エルタニン伝奇
「ラス様!」

メリクが半泣きになって駆け寄ろうとするが、その腕をサダルスウドが掴んだ。

「離してください! このままでは、ラス様が・・・・・・」

「お前が来たところで、何になるというのだ」

いつものように冷たい言葉に、メリクは、はっと顔を上げた。
前を向いたまま、ラスは乱暴に頬を流れる血を拭う。

「サダルスウド、メリクを離すな」

「御意」

ラスの命令に頷き、サダルスウドは魔方陣にメリクを引き込んだ。

「サダルスウド様・・・・・・」

魔方陣内は、攻撃は届かないが、術者が出してくれないと、出られもしない。
メリクは涙を浮かべて、魔方陣の壁に取り付いた。

「サダルメリク、これは、儀式なのですよ。

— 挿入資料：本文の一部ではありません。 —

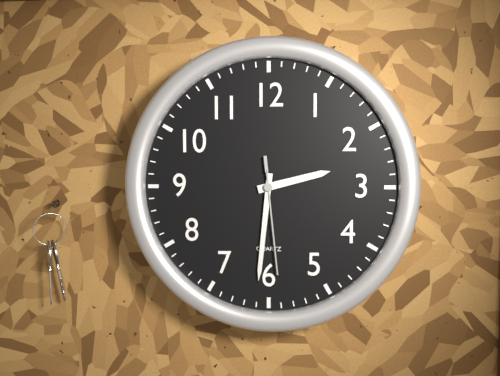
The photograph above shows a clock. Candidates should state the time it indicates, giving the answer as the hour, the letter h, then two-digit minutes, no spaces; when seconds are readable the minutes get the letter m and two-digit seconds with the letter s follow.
2h31m29s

サダクビア様は、ラス様自身が倒さねばならぬ。それ故、王のコアトルも、手出しをせぬであろう?」

言われて見れば、ラスのコアトルは、動く気配はない。
しかし長い舌を忙しなく動かしている様子から、もどかしい思いをしているのは伝わってくる。

「心配するでない。私も、サダクビア様を封じた者としての責任がある故、できることでお手伝いしている」

そういうサダルスウドの両手は、胸の前で印を結んでいる。
その手は足元の魔方陣と同じく、淡く発光しているようだ。